Al Jazeera’s Investigative Unit (I-Unit) reveals how a small, remote Mauritian island is being transformed into a military hub for India's navy as the country expands its geopolitical influence towards Africa.
Using satellite pictures, shipping data, financial documents, and images from the barely accessible Agaléga islands, the I-Unit shows how a construction project has the potential to uproot the lives of its 300 residents in order to make way for a military facility.
Since the start of construction in 2019, both India and Mauritius have denied that a military base is being built and claim that its purpose is simply to improve the local infrastructure.
According to military analysts, the structures that are so far visible consist of two naval jetties and a runway large enough for India's most advanced reconnaissance aircraft.
"There's no real reason why this island would be developed other than for military use," Samuel Bashfield, research officer at Australian National University, told Al Jazeera.
Abhishek Mishra, associate fellow at India's Observer Research Foundation, confirmed that behind the scenes, Indian military personnel have spoken about the purpose of the Agaléga project.
"I have gotten the impression that the base will be used for the berthing of our ships, the runway will be mostly used for our P-8I aircraft," Mishra said, referring to India's P-8I airplane, made for maritime reconnaissance, anti-submarine warfare and anti-surface warfare.
The construction shows how India is positioning itself as a major player in the Indian Ocean, as its rivalry with China as a regional and global power heats up. In 2017, China opened its first foreign military base in Djibouti, in the Horn of Africa.

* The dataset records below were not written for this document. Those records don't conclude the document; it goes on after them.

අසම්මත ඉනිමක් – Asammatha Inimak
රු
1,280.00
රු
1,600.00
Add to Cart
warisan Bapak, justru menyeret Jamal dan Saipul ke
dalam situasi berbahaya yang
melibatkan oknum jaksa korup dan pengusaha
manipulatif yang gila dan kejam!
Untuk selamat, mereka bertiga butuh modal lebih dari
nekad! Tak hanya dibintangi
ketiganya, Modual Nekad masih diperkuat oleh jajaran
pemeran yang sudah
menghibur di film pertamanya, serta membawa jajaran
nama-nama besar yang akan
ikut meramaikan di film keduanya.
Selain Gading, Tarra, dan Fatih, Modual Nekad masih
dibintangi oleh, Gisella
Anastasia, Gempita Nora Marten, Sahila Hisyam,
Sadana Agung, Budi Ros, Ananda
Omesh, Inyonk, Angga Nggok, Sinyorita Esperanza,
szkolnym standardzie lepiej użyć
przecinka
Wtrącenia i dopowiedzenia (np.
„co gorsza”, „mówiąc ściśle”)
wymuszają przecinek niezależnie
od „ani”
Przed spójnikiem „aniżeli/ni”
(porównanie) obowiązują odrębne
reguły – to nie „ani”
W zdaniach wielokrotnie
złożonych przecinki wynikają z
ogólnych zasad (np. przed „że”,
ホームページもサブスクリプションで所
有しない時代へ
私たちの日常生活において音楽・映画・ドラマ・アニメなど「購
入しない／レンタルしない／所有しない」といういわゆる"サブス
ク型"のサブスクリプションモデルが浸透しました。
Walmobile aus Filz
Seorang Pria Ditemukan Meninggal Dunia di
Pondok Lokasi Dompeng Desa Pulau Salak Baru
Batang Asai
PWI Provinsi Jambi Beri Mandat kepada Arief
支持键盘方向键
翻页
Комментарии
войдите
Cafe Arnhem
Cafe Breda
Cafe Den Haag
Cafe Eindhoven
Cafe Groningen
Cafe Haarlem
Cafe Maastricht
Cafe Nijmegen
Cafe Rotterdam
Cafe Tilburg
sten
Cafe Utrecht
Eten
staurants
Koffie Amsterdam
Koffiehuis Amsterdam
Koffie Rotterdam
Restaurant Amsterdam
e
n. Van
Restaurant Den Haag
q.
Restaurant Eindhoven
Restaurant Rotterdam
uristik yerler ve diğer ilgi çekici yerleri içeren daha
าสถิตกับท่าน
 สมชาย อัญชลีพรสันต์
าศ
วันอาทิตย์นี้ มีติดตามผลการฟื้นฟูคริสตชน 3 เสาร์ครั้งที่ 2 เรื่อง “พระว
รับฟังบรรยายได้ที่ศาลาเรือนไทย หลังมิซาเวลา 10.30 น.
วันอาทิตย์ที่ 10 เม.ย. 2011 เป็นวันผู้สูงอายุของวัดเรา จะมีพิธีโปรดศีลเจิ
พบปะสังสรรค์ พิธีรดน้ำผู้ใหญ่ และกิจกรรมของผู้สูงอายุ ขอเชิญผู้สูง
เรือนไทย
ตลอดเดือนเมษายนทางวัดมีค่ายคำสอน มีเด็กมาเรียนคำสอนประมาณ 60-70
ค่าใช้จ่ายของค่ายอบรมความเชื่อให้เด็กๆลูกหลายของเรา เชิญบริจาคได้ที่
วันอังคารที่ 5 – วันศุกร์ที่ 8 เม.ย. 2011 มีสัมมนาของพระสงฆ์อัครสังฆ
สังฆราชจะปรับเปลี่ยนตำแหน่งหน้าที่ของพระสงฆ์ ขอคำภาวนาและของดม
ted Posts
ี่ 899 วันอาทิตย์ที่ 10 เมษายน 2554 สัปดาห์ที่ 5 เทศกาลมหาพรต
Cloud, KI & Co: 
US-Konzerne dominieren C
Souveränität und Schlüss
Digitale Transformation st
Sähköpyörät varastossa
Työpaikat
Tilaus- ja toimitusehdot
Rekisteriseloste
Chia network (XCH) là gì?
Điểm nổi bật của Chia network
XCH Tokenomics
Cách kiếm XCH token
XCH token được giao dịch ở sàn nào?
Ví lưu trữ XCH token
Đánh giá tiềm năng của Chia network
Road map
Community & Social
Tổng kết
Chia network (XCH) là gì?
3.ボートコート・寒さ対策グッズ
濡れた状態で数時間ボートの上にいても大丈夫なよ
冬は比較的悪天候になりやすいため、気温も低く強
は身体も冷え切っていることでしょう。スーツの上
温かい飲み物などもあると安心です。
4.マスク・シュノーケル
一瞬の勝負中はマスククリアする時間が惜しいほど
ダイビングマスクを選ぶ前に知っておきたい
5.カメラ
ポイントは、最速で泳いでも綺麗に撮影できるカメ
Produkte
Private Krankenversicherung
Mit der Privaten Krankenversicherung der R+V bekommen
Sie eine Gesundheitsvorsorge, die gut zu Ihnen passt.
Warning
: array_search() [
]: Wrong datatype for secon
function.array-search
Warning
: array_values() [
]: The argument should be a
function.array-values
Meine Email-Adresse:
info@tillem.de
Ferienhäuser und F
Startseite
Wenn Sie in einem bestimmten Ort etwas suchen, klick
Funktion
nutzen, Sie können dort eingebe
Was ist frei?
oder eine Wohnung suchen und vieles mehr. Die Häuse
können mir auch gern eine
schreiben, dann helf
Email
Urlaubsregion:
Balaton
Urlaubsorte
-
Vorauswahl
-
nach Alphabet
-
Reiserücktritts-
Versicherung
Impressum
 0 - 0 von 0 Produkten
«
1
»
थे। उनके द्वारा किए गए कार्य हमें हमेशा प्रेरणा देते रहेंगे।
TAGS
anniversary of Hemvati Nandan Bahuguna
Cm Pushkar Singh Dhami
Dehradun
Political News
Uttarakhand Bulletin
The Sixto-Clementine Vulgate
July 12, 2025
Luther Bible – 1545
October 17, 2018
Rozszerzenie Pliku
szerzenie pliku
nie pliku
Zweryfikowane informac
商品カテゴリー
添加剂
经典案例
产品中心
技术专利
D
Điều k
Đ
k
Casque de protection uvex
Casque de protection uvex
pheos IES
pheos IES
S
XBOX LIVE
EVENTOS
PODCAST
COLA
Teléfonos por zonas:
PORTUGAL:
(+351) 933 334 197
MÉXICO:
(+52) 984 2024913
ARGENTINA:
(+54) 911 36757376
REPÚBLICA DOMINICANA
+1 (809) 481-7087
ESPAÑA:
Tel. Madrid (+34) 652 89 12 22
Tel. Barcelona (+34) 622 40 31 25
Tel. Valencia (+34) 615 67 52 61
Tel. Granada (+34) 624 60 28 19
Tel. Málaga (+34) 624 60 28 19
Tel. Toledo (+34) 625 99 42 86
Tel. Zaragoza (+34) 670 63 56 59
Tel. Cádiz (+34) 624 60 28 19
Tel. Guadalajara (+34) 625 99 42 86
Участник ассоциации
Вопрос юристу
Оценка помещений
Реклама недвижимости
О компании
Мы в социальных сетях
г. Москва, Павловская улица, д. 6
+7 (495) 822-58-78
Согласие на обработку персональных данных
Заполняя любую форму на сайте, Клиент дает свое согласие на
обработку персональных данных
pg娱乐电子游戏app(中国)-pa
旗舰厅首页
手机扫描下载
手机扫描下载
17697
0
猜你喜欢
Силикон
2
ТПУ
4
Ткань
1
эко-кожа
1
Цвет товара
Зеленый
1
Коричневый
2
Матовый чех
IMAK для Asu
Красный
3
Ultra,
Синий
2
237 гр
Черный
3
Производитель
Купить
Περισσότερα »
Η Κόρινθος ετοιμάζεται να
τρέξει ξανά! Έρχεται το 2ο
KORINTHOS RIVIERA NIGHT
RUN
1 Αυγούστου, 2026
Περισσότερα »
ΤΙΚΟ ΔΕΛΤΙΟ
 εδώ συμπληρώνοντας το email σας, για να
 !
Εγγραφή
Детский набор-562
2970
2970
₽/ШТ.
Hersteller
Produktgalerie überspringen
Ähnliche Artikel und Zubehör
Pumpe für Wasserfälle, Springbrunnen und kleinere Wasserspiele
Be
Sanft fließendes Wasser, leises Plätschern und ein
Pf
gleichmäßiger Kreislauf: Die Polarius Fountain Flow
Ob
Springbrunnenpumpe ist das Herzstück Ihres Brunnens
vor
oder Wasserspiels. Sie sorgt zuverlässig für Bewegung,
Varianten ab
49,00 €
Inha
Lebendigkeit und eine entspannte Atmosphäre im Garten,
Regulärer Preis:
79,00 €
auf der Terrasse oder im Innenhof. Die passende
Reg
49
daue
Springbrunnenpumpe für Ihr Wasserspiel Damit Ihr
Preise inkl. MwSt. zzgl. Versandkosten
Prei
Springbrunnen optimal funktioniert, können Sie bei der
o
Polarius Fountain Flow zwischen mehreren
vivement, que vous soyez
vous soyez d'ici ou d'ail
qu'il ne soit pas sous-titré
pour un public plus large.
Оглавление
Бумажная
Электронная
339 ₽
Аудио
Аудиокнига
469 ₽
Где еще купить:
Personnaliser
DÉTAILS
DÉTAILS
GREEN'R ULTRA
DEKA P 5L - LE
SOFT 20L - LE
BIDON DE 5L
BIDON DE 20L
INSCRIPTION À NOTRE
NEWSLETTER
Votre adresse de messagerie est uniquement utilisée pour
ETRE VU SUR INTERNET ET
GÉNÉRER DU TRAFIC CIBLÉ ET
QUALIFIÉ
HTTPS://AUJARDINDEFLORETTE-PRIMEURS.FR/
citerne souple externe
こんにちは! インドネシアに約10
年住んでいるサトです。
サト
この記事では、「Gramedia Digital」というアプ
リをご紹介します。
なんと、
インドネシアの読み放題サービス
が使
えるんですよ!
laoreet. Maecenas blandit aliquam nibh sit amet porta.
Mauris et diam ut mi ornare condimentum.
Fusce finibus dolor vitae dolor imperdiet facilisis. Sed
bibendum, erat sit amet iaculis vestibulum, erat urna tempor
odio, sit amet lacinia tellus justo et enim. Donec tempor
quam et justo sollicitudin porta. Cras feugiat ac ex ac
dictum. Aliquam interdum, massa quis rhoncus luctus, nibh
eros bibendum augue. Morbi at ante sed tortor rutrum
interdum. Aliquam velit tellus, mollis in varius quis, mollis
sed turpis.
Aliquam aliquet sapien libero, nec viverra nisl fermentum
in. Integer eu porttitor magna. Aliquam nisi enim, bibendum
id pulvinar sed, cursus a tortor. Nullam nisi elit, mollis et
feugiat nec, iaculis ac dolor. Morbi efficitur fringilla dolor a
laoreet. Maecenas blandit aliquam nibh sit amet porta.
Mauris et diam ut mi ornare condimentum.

Meanwhile, those living on Agaléga fear the same fate might befall them as the people of another Mauritian island, Chagos, who were forcibly removed to make space for the Diego Garcia U.S. military base in the 1960s.
According to Mishra, India is not declaring that it’s a military base due to issues of Mauritian sovereignty. “These are all matters of national security” he said.
The Investigative Unit contacted all those involved in this investigation.
The Mauritian government restated its position that “there is no agreement between Mauritius and India to set up a military a base in Agaléga.” It added that it used the term “military base” to mean “a facility owned and operated by, or for, the military for sheltering of military equipment and personnel, on a permanent basis and for military operations.”
It stated that construction work on Agaléga is designed to improve “the inadequate infrastructure facilities” on the island, which will remain “under the control of the Mauritian authorities and any use thereof by any foreign country will be subject to the approval of the Government of Mauritius.”
Mauritius also denied reports that Indian military personnel give orders to the island’s manager and stated that the government has no intention of displacing people living on Agaléga.
India’s Ministry of Defence and Ministry of External Affairs did not respond to our request for comment. Neither did the construction company, AFCONS Infrastructure Ltd.